### EXTRAIT DU DOCUMENT:
════
9 décembre 2001. Guevara et Laden. Après avoir pesté contre les intégristes, Guccini, d’une voix enragée, chante : « Quelque part, un jour, je ne sais pas où, je ne sais pas quand, le Che reviendra » Et il continue en disant qu’ils auront peur — les riches, la droite, les indifférents. Et si le Che était déjà revenu ? Si, dans les montagnes Afghanes, il avait pris les semblants de Ben Laden ? Quel dur coup pour toi et Guccini et pour moi ! Terrible, mais… mais sans doute que le Che et Ben Laden portent les mêmes espoirs. Nous, les Guevaristes, nous étions épris de révolution, de justice et de futur ; eux, les Ladeniens sont épris de révolution, de justice et de futur. Mais pourquoi ne puis-je pas croire dans les valeurs télétransmis par Ben Laden ? Parce que j’ai vieilli, parce qu’il est un fasciste intégriste, parce qu’il fait partie des dominants et parce qu’il tire dans le tas. Pour tout cela un peu, mais, surtout, parce que seulement un côté de la médaille a changé, celui de devant ; l’autre, celui du pouvoir, est inaltérable.

 

10 décembre 2002. Maison avec piscine. J’ai toujours été banlieusardephile. Pas tellement parce que mon rêve est d’avoir une grande maison avec piscine à Saint Lambert, mais parce que mes amis, qui critiquent la banlieue, me font horriblement scier. Qu’on dise que le jeudi soir L’express est rempli de Lavallois, que le samedi après-midi on ne peut pas marcher en paix sur Saint-Denis parce que les petites familles de Longueuil s’arrêtent devant toutes les vitrines ou que, le dimanche après-midi, la rue Crescent n’est pas praticable, ça me donne envie de tuer. De tuer ceux qui vont à L’express le mardi soir, qui font du lèche-vitrine le mercredi à 14 heures et qui fréquentent la rue Crescent le vendredi de 10 à midi.

Mes amis (qui ne vont plus à L’express, qui n’aiment pas Crescent et pour qui la rue Saint-Denis ou la rue Bernard sont des couloirs de chez eux) ; mes amis qui pensent beaucoup parce que, si j’ai bien compris, n’ont pas leur petite maison avec piscine et jardin sur la rive Sud et parce qu’ils n’invitent pas les copains de squash pour un barbecue le dimanche matin ; mes amis ont une petite maison dans leur tête et ne le savent pas.

Moi aussi. Mes amis et moi nous sommes des banlieusards des idées.
════
### SEGMENT DE DONNÉES:
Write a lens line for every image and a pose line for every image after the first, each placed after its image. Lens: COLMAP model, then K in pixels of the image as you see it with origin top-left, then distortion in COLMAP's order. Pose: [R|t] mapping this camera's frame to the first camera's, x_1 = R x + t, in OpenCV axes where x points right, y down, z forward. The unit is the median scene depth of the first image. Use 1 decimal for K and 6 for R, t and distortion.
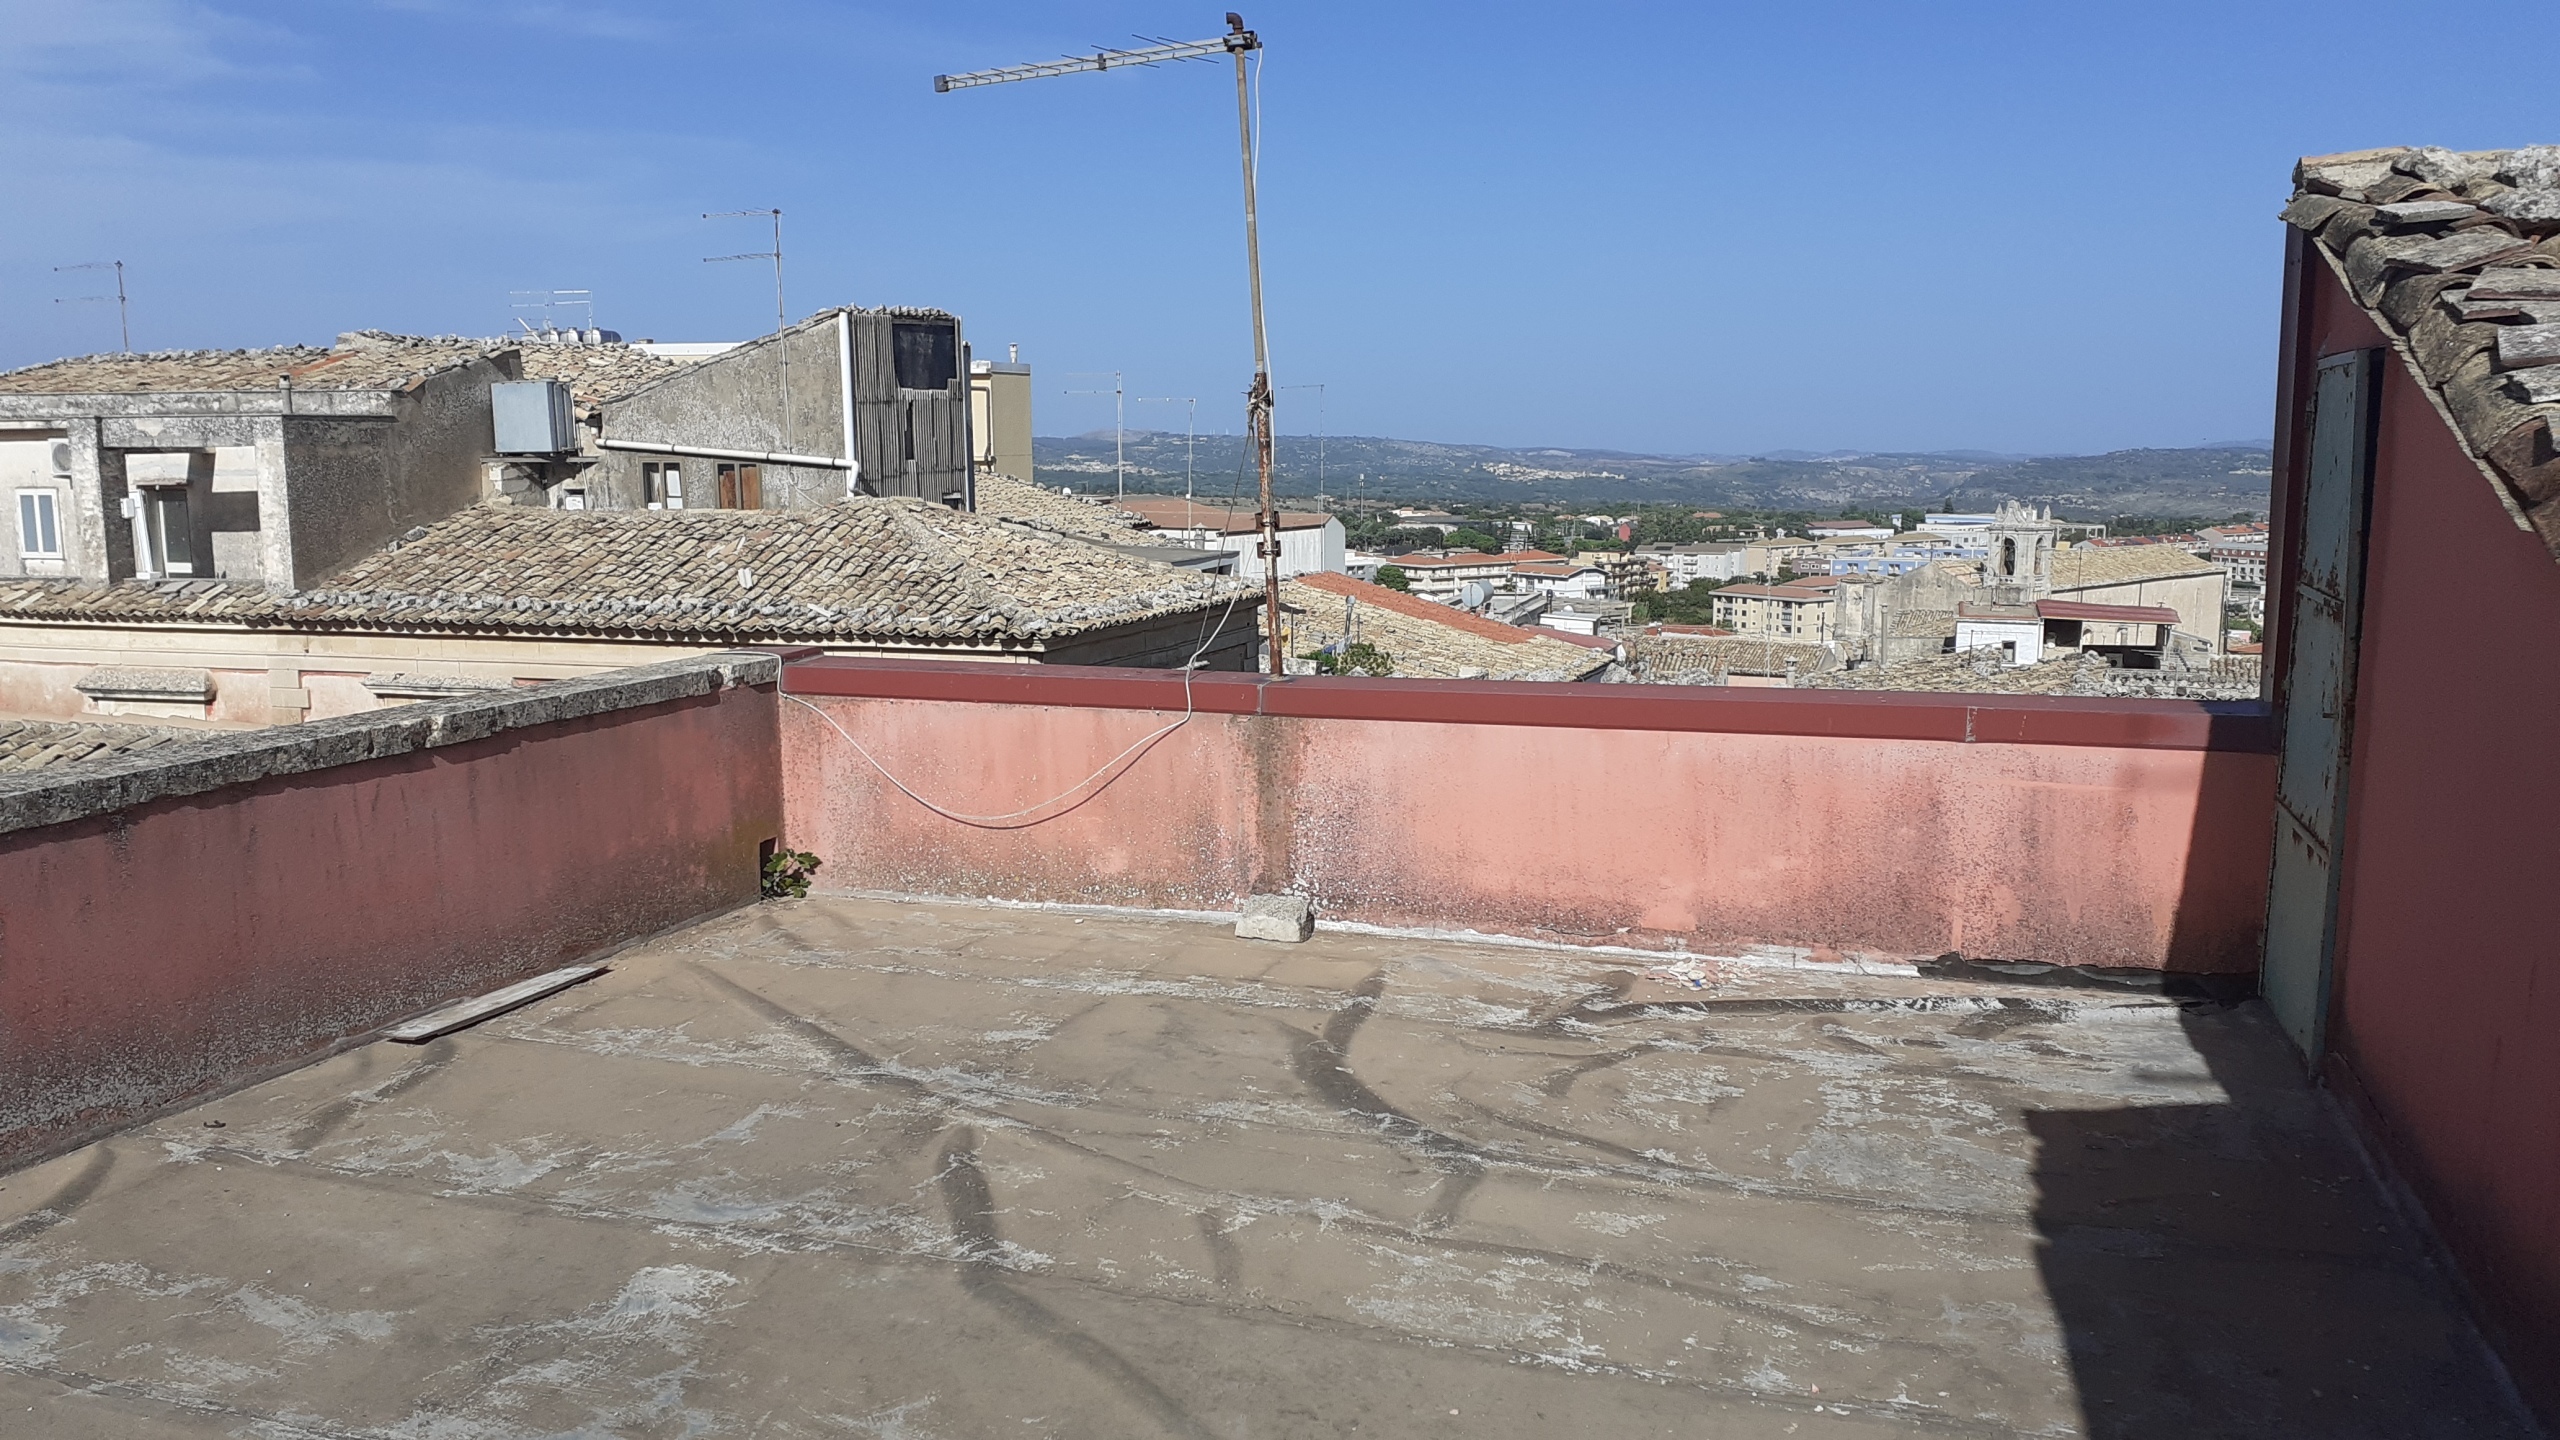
════
### PROBLÈME À RÉSOUDRE:
Relevez tous les jours de la semaine nommés dans l'extrait, dans leur ordre d'apparition et sans répétition. Les données n'interviennent pas ici.

### EXERCICE CORRIGÉ:
jeudi, samedi, dimanche, mardi, mercredi, vendredi